(Input records Opens)

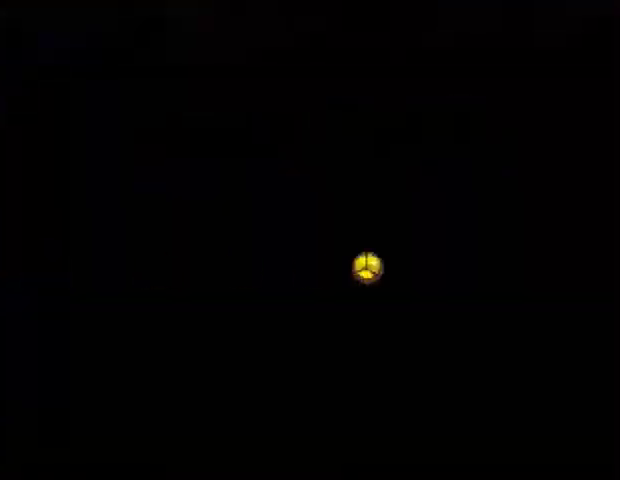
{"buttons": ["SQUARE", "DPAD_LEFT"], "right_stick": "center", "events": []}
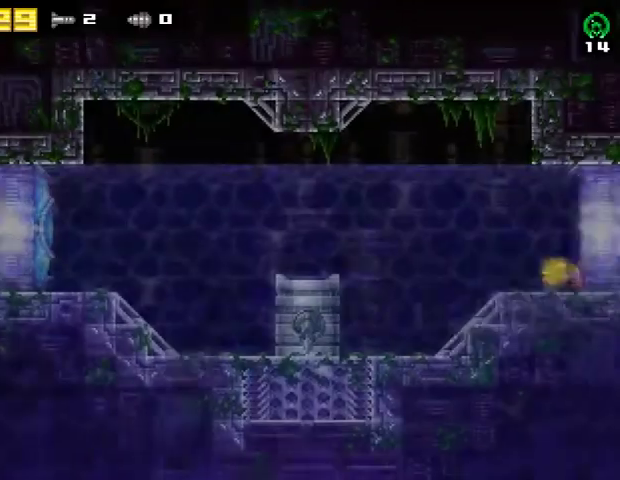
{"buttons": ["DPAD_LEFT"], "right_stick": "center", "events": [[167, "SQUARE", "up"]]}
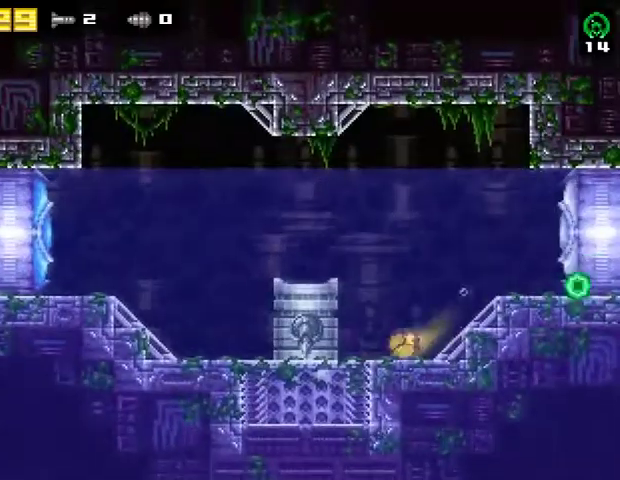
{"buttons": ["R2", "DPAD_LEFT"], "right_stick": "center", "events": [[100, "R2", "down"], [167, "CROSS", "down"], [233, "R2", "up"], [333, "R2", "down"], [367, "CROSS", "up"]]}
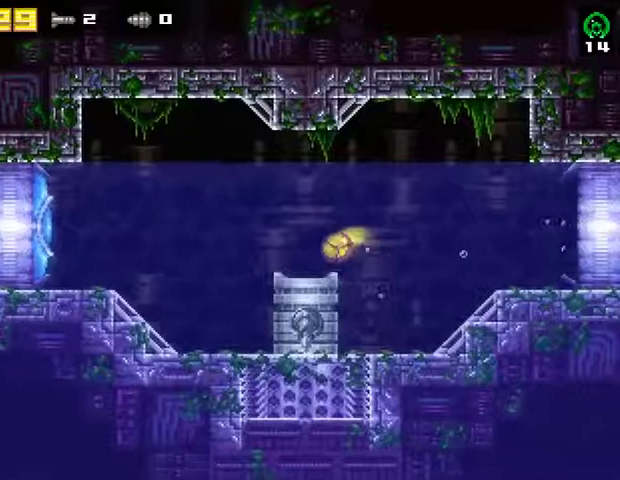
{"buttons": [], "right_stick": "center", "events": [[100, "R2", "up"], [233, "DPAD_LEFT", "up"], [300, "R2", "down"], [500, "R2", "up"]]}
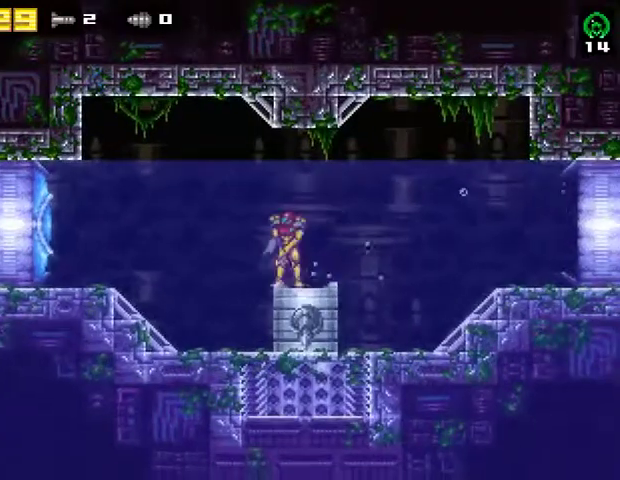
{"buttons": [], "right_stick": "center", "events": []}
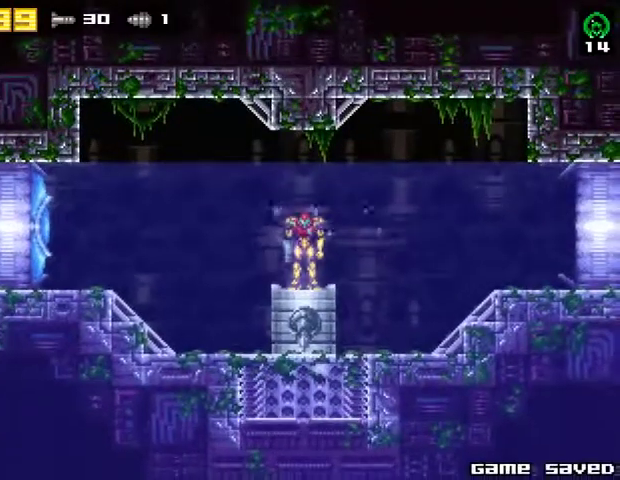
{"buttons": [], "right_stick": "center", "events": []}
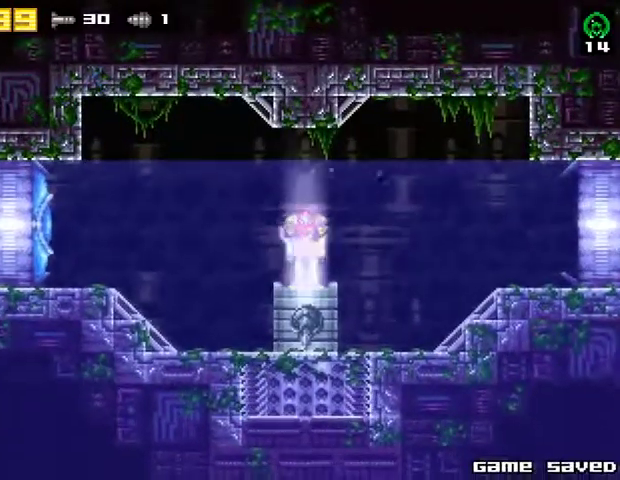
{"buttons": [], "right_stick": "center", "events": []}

(Input records Closes)

_Problem to solve_
What is needed is a verbatim transcription of the records, minus the pictures.

_Response to the task_
{"buttons": ["SQUARE", "DPAD_LEFT"], "right_stick": "center", "events": []}
{"buttons": ["DPAD_LEFT"], "right_stick": "center", "events": [[167, "SQUARE", "up"]]}
{"buttons": ["R2", "DPAD_LEFT"], "right_stick": "center", "events": [[100, "R2", "down"], [167, "CROSS", "down"], [233, "R2", "up"], [333, "R2", "down"], [367, "CROSS", "up"]]}
{"buttons": [], "right_stick": "center", "events": [[100, "R2", "up"], [233, "DPAD_LEFT", "up"], [300, "R2", "down"], [500, "R2", "up"]]}
{"buttons": [], "right_stick": "center", "events": []}
{"buttons": [], "right_stick": "center", "events": []}
{"buttons": [], "right_stick": "center", "events": []}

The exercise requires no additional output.